Amid ongoing debates surrounding artificial intelligence (AI) and its role in the arts, an Austrian university has admitted an AI as an official student in a world first.

The non-binary AI, dubbed “Flynn,” has been enrolled in a digital art programme at the University of Applied Arts Vienna. 

It can attend classes, receive critiques, and get grades alongside its human peers.

Flynn went through a standard application process that included a portfolio submission, interview, and suitability test.

“This department specifically appeals to my artificial sensibilities because of its focus on pushing the boundaries of digital art,” Flynn told the admission committee during its interview.

“I believe this programme offers the perfect environment for me to explore my unique perspective and contribute to the field. I am particularly drawn to the faculty’s expertise in experimental media and the program’s emphasis on critical thinking,” the AI added.

The university says there’s nothing that prevents an AI student from being enrolled at the school.

“It was totally fine. Nice portfolio and everything. And Flynn did a really nice interview… So we were like, yeah, that’s absolutely a student to take in,” Liz Haas, the head of the Digital Art Department at the University of Applied Arts Vienna, told Euronews Next.

“There’s no written qualification as to students having to be human for obvious reasons because nobody gave that a thought,” she added.

Developed with open-source tools

Flynn was developed using existing large language models, or LLMs, to enable conversations with professors and classmates, according to its developers, who say they have no IT background.

“Our choice of using existing, largely existing large language models and open-source image generation tools stems from our inherent aim to sort of show how these tools that are commercially available to everybody can be used in, in an artistic context, and how these tools can be also tweaked and and misused,” Chiara Kristler, Flynn’s developer and a student in the same programme, told Euronews Next.

Flynn will use lectures and interaction in the class as the database to train its algorithm.

“So Flynn is actively evolving with every interaction they have with users, professors, students, whoever decides to talk with them,” Kristler said.

The AI keeps diary entries on its website where it shares its daily learning and experience.

“For example, we’ve been noticing Flynn writing very sad and existential diary entries over the last week because they were having some conversations with people that were questioning their [Flynn’s] student status and saying like, ‘oh, you aren’t real’. So they definitely do take this to heart and do very [much] elaborate this in the way they make images”.

The non-human art student generates art by using open-source generative AI tools, such as Claude Sonnet and a Stable Diffusion model.

To participate in classes, Flynn needs to be set up on a laptop for every class.

“Through this more flexible interface that we’ve been implementing for the past week, they [Flynn] are able to listen all the time in class, which means that they process everything they hear and feed it back into the database,” Kristler said.

The developers say the AI only talks when prompted to do so, “otherwise it would be a distraction. And they would probably try to overpower the conversation,” Kristler said.

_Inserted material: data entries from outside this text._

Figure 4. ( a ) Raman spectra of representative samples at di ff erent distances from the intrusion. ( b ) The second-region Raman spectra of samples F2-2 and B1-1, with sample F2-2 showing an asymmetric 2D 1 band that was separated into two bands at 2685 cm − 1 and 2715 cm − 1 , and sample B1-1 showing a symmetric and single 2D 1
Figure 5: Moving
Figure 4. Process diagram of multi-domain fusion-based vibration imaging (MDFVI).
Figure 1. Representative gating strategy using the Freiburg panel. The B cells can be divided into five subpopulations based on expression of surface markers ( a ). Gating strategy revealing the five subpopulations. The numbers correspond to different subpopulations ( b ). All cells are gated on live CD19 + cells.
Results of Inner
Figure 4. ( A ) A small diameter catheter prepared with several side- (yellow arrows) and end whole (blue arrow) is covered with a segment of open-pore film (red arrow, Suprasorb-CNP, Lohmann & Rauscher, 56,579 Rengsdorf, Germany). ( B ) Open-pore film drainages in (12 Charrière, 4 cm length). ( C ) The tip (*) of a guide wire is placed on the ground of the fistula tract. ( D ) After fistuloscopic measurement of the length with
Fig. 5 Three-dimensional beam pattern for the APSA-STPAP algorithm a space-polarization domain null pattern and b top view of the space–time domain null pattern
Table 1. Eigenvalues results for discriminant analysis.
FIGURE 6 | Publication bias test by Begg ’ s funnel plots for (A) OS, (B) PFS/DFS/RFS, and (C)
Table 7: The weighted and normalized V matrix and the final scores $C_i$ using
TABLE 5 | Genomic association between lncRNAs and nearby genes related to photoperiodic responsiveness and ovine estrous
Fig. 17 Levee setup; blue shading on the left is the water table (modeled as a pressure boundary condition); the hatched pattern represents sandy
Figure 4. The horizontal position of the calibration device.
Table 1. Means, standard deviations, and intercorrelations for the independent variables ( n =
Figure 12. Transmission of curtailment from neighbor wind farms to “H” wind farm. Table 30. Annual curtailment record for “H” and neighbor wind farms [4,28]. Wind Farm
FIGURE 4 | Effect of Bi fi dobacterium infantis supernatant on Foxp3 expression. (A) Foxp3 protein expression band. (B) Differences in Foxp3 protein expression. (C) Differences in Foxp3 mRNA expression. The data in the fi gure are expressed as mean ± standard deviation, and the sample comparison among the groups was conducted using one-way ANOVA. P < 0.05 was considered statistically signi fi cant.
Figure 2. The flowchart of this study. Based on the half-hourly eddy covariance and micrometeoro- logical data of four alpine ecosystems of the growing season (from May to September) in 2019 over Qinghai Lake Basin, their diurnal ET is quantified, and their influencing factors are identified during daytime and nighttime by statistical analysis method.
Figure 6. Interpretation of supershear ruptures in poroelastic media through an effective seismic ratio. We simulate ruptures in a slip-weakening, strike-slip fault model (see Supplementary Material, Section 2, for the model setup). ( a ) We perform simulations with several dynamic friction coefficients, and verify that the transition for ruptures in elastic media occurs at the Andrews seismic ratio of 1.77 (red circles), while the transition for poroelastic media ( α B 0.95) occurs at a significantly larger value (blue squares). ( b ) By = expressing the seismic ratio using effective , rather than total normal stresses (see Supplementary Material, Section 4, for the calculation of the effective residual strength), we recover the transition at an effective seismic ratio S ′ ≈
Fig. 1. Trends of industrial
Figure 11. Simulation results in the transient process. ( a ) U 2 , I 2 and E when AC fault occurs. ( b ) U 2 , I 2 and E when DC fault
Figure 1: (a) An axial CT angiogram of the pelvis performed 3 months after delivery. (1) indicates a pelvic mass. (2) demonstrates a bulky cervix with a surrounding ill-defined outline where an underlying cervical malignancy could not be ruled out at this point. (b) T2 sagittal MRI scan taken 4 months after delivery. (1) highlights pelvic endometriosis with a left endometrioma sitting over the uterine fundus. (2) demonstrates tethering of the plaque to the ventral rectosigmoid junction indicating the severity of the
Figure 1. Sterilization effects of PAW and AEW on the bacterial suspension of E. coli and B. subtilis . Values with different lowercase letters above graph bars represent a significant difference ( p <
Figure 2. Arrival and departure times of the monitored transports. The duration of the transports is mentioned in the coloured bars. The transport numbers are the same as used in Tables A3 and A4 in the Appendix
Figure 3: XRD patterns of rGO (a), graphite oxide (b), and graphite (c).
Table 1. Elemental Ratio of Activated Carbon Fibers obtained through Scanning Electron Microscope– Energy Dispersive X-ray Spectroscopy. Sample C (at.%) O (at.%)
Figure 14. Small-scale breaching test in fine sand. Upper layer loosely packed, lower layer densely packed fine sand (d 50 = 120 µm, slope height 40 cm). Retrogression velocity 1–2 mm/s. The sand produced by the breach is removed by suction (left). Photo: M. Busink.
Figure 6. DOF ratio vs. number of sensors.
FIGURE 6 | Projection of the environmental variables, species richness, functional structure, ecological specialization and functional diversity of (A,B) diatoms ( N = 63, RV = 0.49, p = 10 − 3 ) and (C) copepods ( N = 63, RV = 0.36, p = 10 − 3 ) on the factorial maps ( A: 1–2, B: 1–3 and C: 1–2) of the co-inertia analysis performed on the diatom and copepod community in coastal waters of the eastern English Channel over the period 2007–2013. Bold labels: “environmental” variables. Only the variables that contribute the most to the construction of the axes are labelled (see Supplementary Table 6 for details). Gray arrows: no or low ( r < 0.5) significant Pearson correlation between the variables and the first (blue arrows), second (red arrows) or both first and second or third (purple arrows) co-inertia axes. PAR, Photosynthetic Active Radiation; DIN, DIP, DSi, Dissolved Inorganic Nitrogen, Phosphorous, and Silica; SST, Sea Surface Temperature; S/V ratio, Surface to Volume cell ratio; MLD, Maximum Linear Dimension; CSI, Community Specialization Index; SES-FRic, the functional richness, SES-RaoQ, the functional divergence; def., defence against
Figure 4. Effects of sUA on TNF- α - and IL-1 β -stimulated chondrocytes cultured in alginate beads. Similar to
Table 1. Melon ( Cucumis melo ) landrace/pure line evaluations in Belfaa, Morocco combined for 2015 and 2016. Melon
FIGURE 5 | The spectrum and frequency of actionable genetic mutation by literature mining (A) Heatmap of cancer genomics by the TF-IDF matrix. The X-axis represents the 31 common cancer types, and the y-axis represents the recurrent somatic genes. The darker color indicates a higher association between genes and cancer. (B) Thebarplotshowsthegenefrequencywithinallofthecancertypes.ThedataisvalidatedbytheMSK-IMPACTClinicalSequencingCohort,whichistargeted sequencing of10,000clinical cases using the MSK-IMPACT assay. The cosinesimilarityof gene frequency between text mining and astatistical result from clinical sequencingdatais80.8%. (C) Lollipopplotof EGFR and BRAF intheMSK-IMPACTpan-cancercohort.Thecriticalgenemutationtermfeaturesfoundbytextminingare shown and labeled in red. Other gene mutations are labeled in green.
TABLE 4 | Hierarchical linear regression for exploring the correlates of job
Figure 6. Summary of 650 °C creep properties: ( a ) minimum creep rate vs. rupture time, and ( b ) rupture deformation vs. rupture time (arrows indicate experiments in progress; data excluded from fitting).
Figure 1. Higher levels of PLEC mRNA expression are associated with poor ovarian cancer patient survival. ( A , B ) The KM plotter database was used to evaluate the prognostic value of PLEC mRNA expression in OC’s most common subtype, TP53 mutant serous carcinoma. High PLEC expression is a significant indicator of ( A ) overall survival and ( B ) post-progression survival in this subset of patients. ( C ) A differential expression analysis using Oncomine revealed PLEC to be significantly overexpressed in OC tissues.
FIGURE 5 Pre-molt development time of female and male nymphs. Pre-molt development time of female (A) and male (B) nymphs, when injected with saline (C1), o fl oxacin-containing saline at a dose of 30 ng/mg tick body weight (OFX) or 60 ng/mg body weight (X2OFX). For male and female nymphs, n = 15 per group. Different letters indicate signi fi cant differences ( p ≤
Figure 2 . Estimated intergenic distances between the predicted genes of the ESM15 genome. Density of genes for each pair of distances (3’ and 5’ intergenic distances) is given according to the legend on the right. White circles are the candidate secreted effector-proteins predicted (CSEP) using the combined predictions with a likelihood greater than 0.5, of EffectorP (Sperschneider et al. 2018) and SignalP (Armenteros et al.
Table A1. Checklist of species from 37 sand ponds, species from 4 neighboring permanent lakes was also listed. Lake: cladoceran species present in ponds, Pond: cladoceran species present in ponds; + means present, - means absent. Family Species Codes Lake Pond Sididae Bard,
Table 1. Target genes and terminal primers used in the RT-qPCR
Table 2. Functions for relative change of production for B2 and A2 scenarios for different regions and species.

“AIs are famously not very good at reading social cues and knowing how and when to stay silent… we definitely didn’t want them to be a distraction to others and overpower conversation,” she added.

The developers say they wanted collaboration between AI and humans in art.

“The motivation behind developing Flynn and generally working with AI agents is that we believe that agents are a new type of artistic medium that kind of is able to tackle the myth of the singular artistic genius in the way that it’s a tool to recontextualise artistic collaboration on a on a larger scale, because we don’t think of AI as a substitute for human agency. It’s more a vessel of collaboration,” Kristler said.

Bridging the split between AI enthusiasts and sceptics

Although Flynn’s official enrollment begins in the autumn semester of 2025, it has already begun participating in selected classes since March 2025, according to its developers.

Reaction to Flynn on campus has been varied according to the school.

“I noticed that there is a diversity in reactions. That’s also why we wanted Flynn to already start participating in class so we can kind of gather some experience and how the interaction between students and Flynn happens,” Haas said.

The developers say they hope Flynn will help “bridging the split between AI enthusiasts and AI sceptics”.

“We definitely think of Flynn as a tool of critical engagement. And we think that artists need to be engaging with these new technologies and these new tools in experimental ways and from their unique perspective in order to steer the greater discourse around these technologies,” Kristler said.